Cette même semaine dernière le principe du divorce a été acté, et ce dans la plus grande dignité puisque nous avons même pris le temps de déjeuner ensemble ensuite avec mon ex.

Cela vous paraitra peut-être plus accessoire, mais dans le même temps, je suis allé chez Ikea faire une petite razzia afin de vraiment réaménager mon intérieur à mon goût.

Et ce week-end, j'ai eu le contact de mon meilleur copain, que j'avais perdu de vue depuis environ 15 ans.

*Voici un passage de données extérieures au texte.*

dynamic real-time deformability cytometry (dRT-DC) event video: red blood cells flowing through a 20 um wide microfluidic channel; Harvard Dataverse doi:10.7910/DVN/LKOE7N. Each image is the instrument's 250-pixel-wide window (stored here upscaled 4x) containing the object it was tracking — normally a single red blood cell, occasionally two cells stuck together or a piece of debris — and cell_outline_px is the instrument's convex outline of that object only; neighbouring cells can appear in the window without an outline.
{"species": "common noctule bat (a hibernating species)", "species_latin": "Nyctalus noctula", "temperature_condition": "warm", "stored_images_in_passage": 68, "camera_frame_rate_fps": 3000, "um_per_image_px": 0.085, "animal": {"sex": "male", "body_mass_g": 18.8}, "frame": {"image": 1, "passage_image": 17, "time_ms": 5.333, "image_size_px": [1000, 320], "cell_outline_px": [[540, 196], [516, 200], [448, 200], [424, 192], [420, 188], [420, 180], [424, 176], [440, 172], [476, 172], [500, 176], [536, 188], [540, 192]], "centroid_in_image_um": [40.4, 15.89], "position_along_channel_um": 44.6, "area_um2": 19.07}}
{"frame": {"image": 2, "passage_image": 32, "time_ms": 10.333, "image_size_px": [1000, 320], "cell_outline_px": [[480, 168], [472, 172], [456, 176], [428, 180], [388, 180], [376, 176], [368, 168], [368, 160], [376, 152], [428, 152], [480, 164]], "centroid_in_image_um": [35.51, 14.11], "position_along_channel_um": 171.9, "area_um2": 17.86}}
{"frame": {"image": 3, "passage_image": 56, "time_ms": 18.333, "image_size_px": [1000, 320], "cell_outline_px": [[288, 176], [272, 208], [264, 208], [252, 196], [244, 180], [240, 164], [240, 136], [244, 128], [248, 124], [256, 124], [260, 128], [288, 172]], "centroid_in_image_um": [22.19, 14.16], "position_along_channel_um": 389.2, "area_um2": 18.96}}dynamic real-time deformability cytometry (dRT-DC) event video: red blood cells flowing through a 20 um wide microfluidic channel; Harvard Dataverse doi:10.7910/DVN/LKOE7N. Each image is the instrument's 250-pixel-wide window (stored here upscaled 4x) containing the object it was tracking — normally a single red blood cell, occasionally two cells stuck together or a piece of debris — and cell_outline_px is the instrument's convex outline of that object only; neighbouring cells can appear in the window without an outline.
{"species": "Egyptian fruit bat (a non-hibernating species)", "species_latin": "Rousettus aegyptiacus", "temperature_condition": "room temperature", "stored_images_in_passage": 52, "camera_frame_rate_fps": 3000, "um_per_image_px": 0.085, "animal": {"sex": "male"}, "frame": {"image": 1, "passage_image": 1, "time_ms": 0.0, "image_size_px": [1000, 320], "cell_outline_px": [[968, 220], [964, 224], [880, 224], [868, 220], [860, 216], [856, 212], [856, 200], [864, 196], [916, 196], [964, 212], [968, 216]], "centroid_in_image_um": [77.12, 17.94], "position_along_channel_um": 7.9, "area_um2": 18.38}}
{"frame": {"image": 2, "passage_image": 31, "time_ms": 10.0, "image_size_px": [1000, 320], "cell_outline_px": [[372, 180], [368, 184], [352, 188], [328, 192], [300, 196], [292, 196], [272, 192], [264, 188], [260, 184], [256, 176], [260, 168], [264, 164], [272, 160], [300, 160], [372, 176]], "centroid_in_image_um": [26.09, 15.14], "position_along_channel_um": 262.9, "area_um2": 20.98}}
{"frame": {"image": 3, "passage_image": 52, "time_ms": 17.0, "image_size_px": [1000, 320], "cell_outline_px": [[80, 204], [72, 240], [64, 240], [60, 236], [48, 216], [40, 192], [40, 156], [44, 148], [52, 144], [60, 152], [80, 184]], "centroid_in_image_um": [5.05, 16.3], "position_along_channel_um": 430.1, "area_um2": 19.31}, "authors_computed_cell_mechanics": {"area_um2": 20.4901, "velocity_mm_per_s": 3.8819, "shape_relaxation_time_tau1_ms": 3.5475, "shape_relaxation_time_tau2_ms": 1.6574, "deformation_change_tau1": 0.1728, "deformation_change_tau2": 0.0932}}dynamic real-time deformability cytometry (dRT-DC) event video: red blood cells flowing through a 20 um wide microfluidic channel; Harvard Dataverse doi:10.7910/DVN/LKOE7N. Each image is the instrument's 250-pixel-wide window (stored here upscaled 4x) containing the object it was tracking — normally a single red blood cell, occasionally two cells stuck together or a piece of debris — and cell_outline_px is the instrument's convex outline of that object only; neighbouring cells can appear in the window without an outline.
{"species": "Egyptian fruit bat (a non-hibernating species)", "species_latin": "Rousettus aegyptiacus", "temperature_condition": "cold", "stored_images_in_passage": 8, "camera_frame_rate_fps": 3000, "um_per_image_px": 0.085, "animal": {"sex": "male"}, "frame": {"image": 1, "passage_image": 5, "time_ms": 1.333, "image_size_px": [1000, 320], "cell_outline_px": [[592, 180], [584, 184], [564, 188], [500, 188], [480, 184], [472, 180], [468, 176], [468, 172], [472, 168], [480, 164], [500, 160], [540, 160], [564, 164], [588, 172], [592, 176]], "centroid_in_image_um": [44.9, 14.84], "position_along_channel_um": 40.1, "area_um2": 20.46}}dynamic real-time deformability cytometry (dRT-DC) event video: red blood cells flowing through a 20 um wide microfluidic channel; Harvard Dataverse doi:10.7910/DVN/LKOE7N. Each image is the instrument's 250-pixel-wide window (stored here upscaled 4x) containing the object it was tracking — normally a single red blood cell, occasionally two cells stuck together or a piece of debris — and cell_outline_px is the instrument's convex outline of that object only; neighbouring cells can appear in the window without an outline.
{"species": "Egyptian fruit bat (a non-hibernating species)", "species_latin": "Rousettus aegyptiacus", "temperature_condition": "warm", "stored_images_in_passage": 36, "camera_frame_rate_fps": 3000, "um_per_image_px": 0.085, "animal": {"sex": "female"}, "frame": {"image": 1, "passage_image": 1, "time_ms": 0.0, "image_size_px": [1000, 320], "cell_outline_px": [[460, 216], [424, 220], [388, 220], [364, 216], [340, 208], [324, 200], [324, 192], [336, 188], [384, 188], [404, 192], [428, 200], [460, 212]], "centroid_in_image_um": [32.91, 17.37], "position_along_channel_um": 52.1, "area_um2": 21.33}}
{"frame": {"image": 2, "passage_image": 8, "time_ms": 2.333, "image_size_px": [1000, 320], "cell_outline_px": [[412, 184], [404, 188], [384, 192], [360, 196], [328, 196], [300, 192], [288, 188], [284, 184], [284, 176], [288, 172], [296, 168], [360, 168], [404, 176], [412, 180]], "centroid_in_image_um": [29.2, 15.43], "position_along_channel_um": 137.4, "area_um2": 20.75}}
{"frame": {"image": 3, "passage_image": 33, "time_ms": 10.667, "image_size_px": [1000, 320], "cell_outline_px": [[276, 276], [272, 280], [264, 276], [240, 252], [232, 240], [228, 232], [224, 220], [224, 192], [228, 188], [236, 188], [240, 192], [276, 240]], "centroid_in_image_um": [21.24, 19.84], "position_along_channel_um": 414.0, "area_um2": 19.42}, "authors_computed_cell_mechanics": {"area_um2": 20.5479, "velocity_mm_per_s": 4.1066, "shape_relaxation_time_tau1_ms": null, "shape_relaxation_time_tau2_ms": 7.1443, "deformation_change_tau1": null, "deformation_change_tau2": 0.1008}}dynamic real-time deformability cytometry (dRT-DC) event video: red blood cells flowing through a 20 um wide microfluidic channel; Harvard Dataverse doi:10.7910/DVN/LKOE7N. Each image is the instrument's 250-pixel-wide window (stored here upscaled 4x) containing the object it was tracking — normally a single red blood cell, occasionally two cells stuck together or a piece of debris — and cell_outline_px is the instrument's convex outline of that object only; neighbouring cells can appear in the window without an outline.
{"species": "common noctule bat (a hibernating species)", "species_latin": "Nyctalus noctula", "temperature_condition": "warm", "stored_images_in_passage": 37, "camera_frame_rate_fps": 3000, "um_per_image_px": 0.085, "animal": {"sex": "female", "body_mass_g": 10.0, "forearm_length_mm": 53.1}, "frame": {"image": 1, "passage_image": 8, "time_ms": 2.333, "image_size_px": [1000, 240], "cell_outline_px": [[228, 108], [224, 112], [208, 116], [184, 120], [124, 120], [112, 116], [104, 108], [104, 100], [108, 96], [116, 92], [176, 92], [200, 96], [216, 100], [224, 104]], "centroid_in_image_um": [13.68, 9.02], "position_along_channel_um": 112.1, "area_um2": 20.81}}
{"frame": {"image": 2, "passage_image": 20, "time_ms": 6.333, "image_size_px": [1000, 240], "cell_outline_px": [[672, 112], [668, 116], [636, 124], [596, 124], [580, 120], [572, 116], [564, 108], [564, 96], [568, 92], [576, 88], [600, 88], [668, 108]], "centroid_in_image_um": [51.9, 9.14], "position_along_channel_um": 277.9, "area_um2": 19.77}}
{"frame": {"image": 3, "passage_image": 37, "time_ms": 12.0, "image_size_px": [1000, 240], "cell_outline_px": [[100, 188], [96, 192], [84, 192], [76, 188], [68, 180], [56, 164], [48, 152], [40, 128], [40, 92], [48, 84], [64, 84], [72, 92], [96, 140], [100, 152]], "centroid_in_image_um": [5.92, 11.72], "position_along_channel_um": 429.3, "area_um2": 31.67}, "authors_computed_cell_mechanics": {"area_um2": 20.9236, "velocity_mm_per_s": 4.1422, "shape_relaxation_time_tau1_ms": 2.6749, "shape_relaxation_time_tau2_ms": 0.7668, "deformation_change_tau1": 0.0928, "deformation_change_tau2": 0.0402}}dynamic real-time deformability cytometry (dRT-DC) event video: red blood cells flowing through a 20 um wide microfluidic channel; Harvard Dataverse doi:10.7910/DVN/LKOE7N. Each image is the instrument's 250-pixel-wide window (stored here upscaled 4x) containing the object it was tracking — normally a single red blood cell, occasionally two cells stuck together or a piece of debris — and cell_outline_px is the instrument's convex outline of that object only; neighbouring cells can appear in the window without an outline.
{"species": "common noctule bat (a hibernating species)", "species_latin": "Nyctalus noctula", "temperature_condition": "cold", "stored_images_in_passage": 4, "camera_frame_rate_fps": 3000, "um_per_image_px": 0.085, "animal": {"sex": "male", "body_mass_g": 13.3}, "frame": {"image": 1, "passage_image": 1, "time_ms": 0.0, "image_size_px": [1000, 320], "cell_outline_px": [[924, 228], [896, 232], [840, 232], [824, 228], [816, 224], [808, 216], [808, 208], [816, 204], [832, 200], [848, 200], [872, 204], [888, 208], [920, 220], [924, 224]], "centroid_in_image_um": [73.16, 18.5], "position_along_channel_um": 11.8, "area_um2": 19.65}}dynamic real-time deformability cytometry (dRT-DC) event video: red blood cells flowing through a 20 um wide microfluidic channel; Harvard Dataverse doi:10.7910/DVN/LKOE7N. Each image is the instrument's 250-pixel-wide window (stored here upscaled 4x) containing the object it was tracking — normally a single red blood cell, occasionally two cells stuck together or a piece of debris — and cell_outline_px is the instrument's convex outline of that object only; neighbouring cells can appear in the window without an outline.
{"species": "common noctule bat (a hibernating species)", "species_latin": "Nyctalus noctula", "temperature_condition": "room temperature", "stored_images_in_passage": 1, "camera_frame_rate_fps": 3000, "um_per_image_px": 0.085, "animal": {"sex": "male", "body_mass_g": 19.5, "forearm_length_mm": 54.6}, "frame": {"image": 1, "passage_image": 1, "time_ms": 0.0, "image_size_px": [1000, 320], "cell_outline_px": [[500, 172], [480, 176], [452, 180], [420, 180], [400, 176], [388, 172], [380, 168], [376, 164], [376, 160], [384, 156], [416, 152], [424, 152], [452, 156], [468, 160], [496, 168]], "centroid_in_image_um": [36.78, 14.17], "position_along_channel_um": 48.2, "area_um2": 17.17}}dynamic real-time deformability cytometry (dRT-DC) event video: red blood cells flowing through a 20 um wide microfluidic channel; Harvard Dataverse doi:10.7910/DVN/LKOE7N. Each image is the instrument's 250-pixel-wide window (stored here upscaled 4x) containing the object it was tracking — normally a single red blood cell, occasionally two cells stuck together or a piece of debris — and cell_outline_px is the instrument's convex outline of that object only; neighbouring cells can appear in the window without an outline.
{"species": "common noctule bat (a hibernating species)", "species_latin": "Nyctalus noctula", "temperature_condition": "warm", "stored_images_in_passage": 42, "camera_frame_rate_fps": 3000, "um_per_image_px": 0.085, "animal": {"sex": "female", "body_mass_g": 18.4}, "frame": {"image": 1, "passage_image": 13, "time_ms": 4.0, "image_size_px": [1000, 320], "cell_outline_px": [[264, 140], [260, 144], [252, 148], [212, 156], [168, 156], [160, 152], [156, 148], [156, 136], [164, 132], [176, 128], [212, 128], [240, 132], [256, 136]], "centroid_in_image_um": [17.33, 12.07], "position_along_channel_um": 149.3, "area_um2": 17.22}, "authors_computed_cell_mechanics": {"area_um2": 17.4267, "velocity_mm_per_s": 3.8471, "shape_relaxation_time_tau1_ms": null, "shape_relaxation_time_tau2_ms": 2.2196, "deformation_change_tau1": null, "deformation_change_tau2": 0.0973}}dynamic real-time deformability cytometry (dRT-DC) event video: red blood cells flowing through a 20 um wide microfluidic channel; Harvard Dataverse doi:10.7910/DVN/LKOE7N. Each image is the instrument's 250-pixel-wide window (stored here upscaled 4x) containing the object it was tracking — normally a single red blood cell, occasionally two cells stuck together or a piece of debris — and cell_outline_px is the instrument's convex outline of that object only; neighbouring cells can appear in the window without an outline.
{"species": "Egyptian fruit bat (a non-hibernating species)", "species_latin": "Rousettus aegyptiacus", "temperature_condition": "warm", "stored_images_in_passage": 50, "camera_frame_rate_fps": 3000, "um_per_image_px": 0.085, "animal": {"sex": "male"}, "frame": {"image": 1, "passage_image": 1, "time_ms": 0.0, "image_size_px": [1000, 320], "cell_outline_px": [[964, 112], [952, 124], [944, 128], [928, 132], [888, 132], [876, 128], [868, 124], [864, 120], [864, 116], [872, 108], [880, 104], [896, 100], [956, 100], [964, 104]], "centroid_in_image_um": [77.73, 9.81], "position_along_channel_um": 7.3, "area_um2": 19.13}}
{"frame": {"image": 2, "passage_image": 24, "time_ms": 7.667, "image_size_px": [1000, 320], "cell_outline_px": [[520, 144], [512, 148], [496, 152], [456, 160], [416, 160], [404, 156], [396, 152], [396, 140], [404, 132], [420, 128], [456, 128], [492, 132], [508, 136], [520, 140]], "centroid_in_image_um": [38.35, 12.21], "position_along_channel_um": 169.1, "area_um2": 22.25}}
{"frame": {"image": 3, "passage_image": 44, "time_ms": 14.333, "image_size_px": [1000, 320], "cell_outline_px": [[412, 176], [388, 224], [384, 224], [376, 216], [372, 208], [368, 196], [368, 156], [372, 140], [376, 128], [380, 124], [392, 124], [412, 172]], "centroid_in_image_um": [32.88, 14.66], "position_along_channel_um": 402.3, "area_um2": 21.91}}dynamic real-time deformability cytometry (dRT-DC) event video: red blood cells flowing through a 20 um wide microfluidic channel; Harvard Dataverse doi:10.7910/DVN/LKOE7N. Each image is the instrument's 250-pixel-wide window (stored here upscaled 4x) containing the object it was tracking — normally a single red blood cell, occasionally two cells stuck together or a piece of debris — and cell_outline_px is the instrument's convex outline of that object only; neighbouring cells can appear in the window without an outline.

Voilà quatre petits faits, plus ou moins importants, mais qui assemblés sont révélateurs qu'une vie peut vraiment prendre un autre tournant.

Ajouté à cela que de plus en plus je me retrouve moi-même, vraiment moi-même, que je ne me sens plus le besoin (inconscient) de travestir la réalité ou masquer mes défauts.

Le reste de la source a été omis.